Carson trató de retroceder, pero sus pies resbalaban sobre una superficie blanda, imposible, como si caminara sobre polvo humano apilado durante siglos. La esfera giró, y en cada vuelta, una grieta nueva abría el camino para lo que debía permanecer oculto.

—Dale forma al eco —exigió la voz de Isaak, amplificada e irreconocible—. Llena la ranura. Has sido elegido. Ahora eres el décimo.

El terror lo congeló. Su corazón latía enloquecido, persiguiendo un ritmo que no era el suyo. De fondo, detrás de los nuevos miembros del círculo, la ranura palpitaba como una herida. En un intento desesperado, Carson gritó —una, dos, hasta nueve veces— con la esperanza malsana de que el patrón sirviera de protección.

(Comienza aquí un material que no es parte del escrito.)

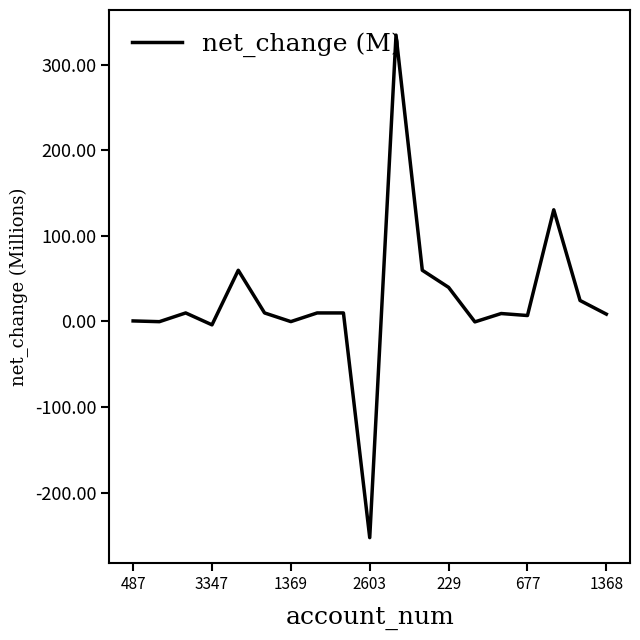

What is the difference between the maximum and minimum values?

586.9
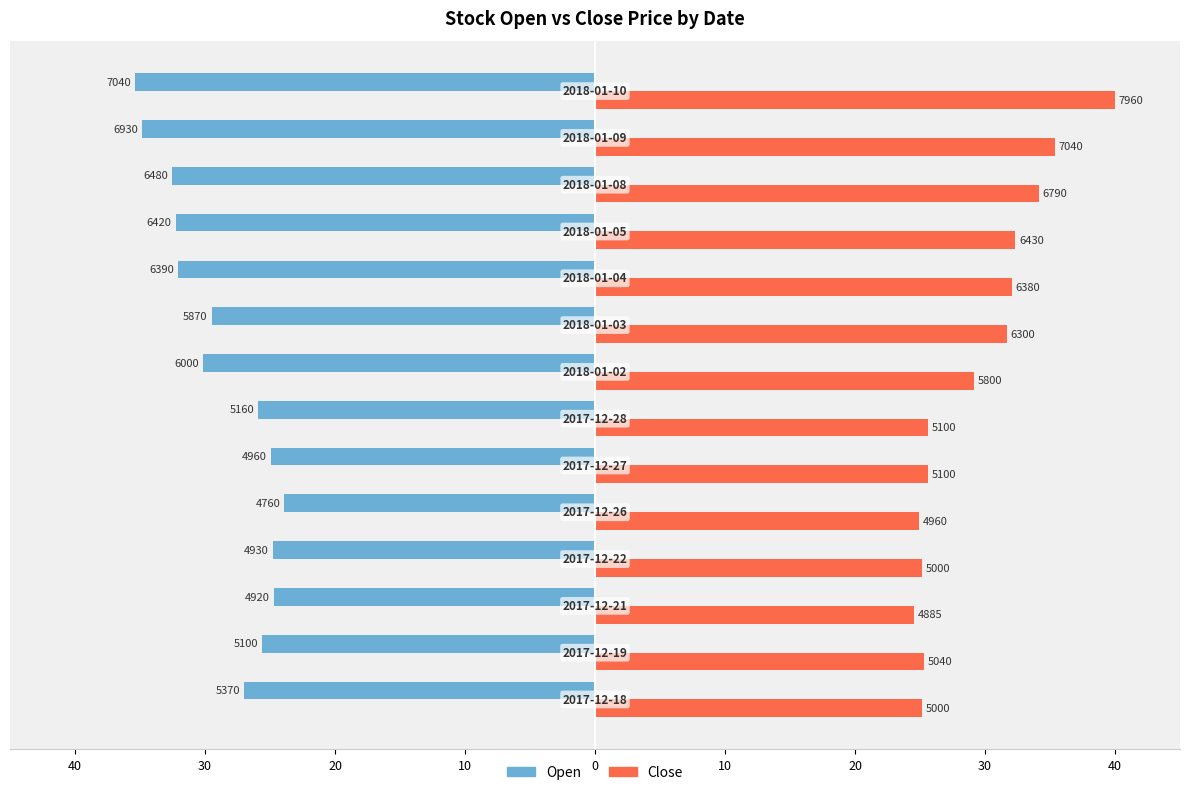

What are all the series names shown in the legend?

Open, Close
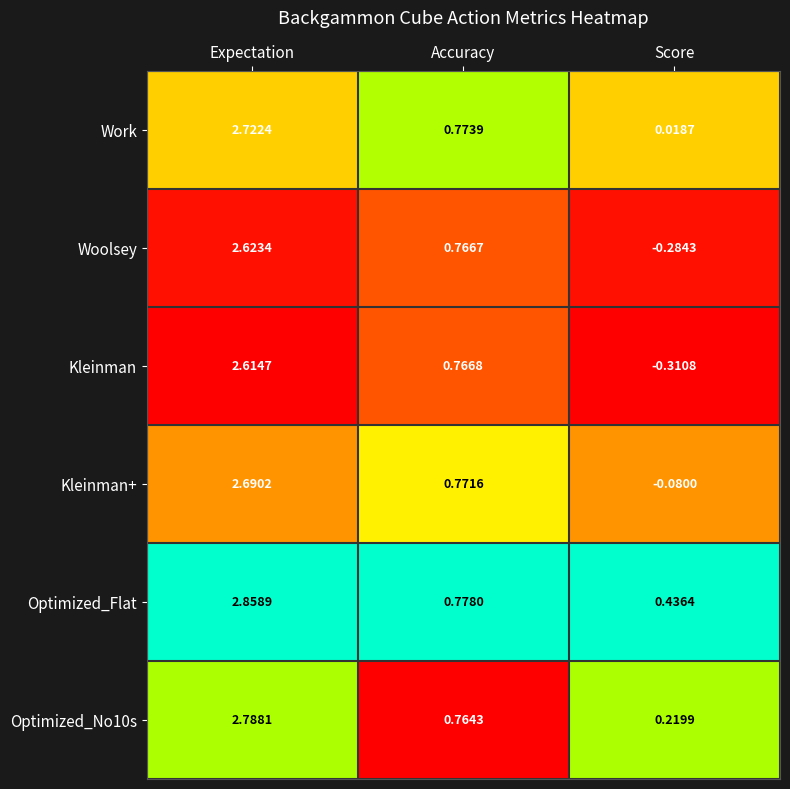

Which series has the largest total across all categories?

Optimized_Flat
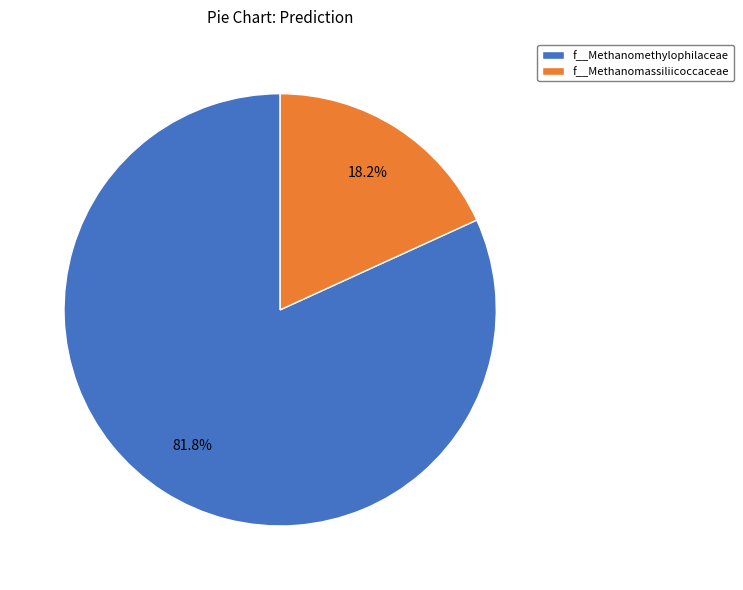

Which has a higher value, f__Methanomassiliicoccaceae or f__Methanomethylophilaceae?

f__Methanomethylophilaceae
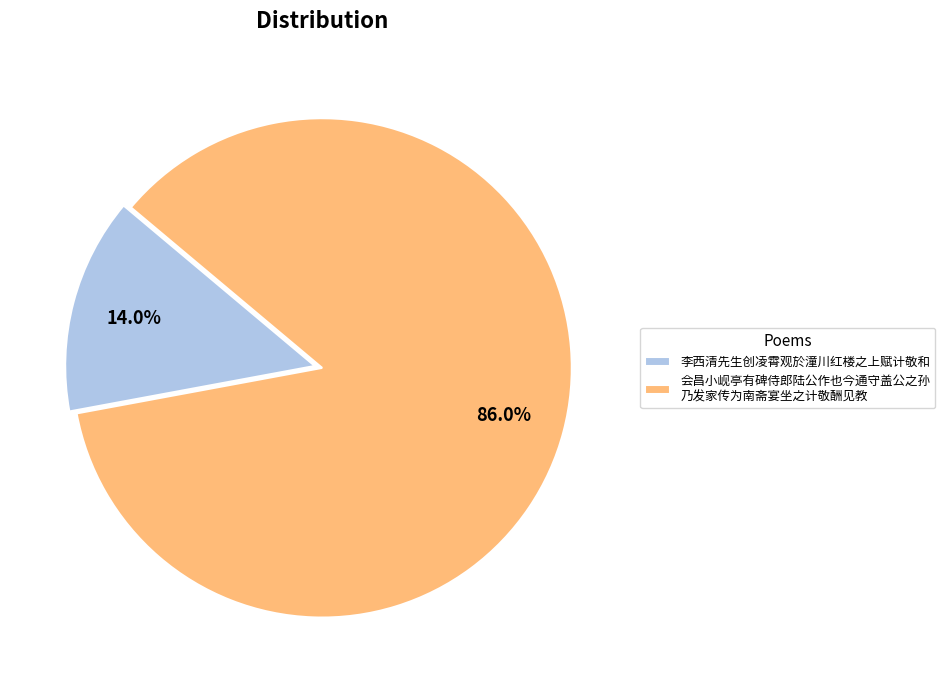

Combined, what portion of the pie is 李西清先生创凌霄观於潼川红楼之上赋计敬和 and 会昌小岘亭有碑侍郎陆公作也今通守盖公之孙 乃发家传为南斋宴坐之计敬酬见教?

100.0%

Pero a cada alarido propio, las bocas del círculo respondían. Un eco, dos ecos, nueve ecos. La décima respuesta creció y se expandió, y el aire fue succionado por la ranura que, ahora abierta, dejaba pasar una oscuridad tangible.

Carson cayó de rodillas. La ranura lo llamó, aullar fue la única respuesta natural. El suelo, las paredes, todo se disolvía en la tiniebla. Recordó el rostro reflejado de su hermano, esa mueca imposible, y supo —antes del final— que algo, tras el Nueve, soñaba con devorar el eco de su miedo.

No quedó huella en la ciudad. Ningún registro del “Sótano.” Ninguna invitación con espirales. Solo, quizá, el ocasional relato de un grito inhumano, repetido nueve veces, en las madrugadas de aquellos que se atreven a contar más de lo debido.

Y en cada uno de esos relatos, una advertencia susurra:

Nunca completes el círculo. Nunca cuentes hasta diez.

Porque en el eco que sigue, la voz ya no será únicamente la tuya.